To estimate this reference state, we used a powerful next-generation sequencing (NGS) method, double digest Restriction site Associated DNA sequencing (ddRADseq, as described by Peterson et al., 2012), in combination with traditional single-locus Sanger sequencing of three genes. This approach provided several notable benefits: Sanger data allowed us to decisively confirm species identifications with DNA barcoding and take advantage of analyses that have not yet been optimized for NGS, such as Tajima's D (Arnold et al., 2013). By conducting ddRADseq research in parallel, we were also able to complete the most comprehensive and statistically powerful analyses of genetic diversity and connectivity to date.
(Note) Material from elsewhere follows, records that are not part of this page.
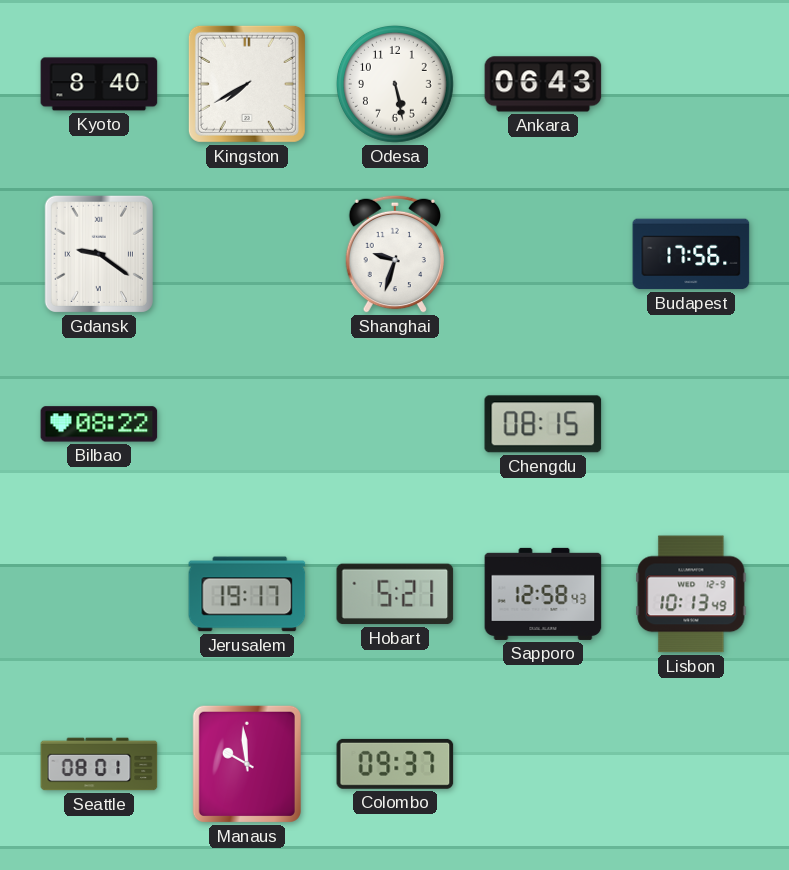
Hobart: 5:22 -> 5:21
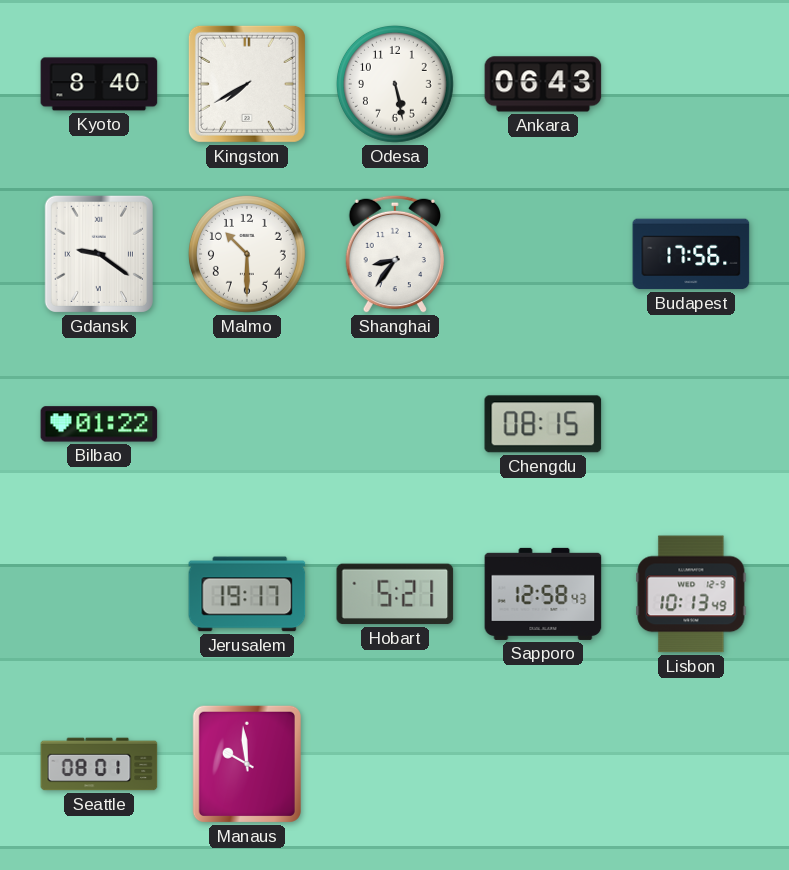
Malmo: none -> 10:30
Shanghai: 9:33 -> 8:36
Bilbao: 08:22 -> 01:22
Colombo: 09:37 -> none
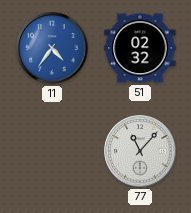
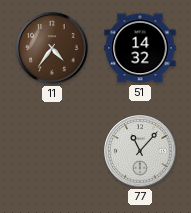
11 dial: blue -> brown
51: 02:32 -> 14:32
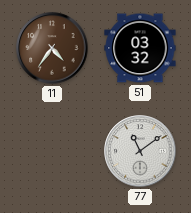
51: 14:32 -> 03:32
77: 11:07 -> 11:09
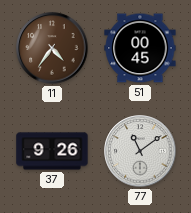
51: 03:32 -> 00:45
37: none -> 9:26
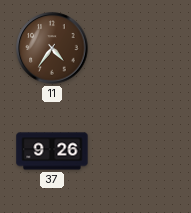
51: 00:45 -> none
77: 11:09 -> none
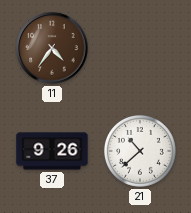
21: none -> 10:38
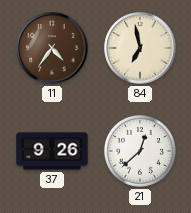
84: none -> 6:58
21: 10:38 -> 12:38
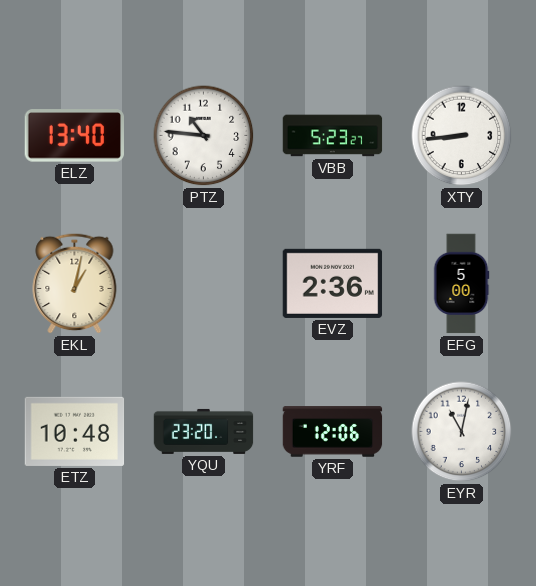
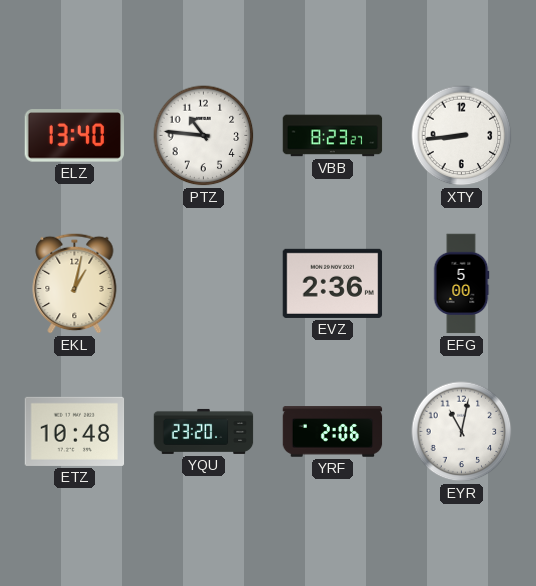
VBB: 5:23 -> 8:23
YRF: 12:06 -> 2:06
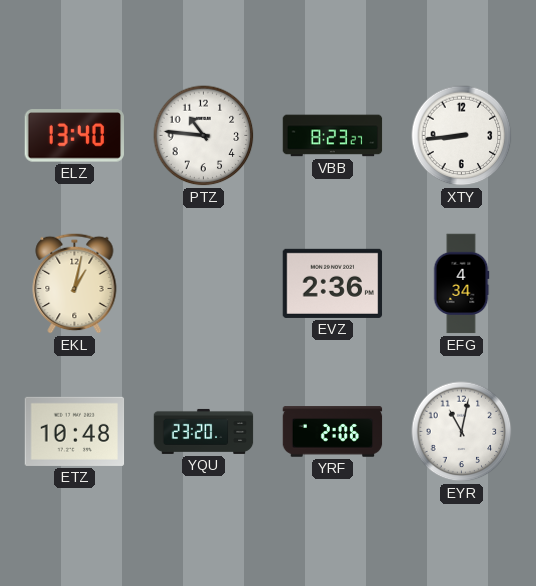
EFG: 5:00 -> 4:34
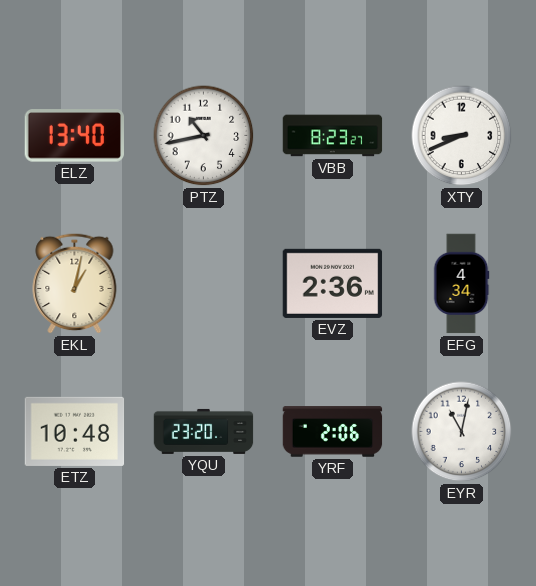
PTZ: 10:46 -> 10:43
XTY: 8:44 -> 8:41
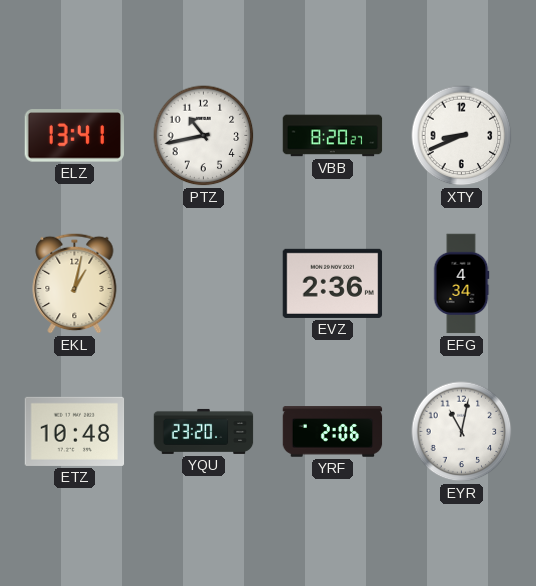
ELZ: 13:40 -> 13:41
VBB: 8:23 -> 8:20
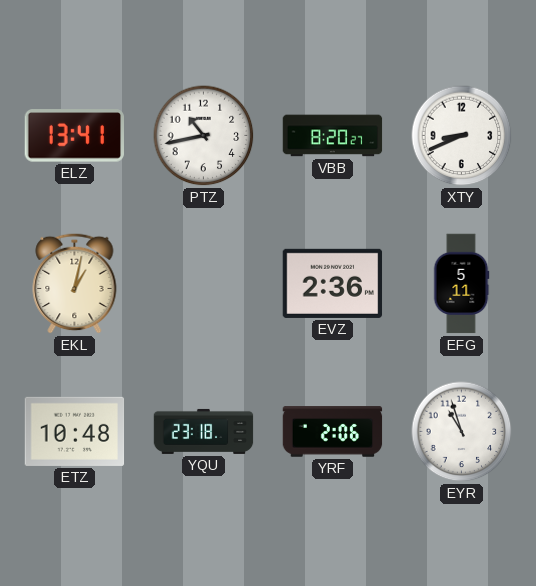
EFG: 4:34 -> 5:11
YQU: 23:20 -> 23:18
EYR: 11:02 -> 10:57
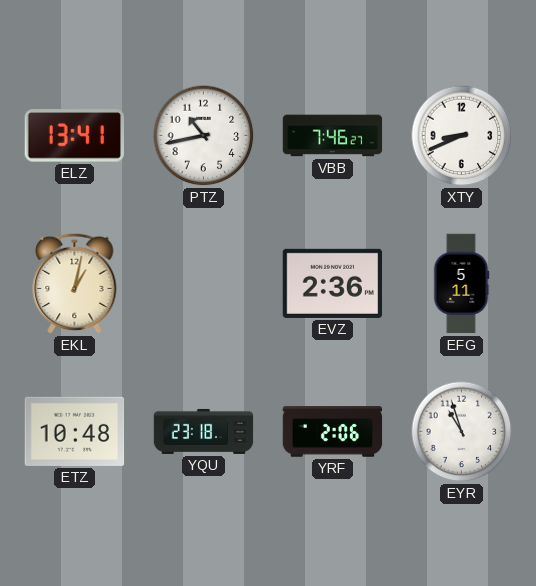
VBB: 8:20 -> 7:46
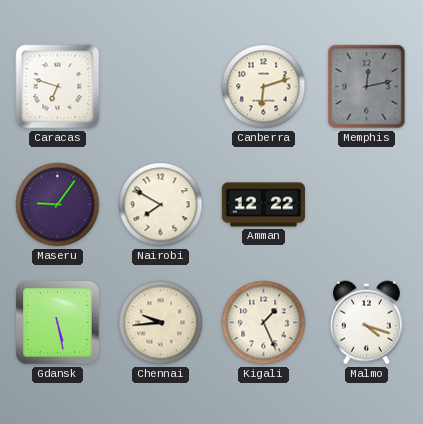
Utilizing this integrative approach, our overall objective was to improve our understanding of population dynamics of midwater cephalopods in the Gulf of Mexico and the northernwestern Atlantic by establishing reference states for three species (C. scabra, P. margaritifera, and V. infernalis). We sought to 1) describe the organization of genetic diversity within each species between the Gulf of Mexico and the Atlantic; 2) characterize the role of population connectivity in maintaining this organization; and 3) use these insights to make inferences about life history, ecology, and species health. To the best of our knowledge, the work we present here represents the first comparative population genomics study of deep-sea cephalopods.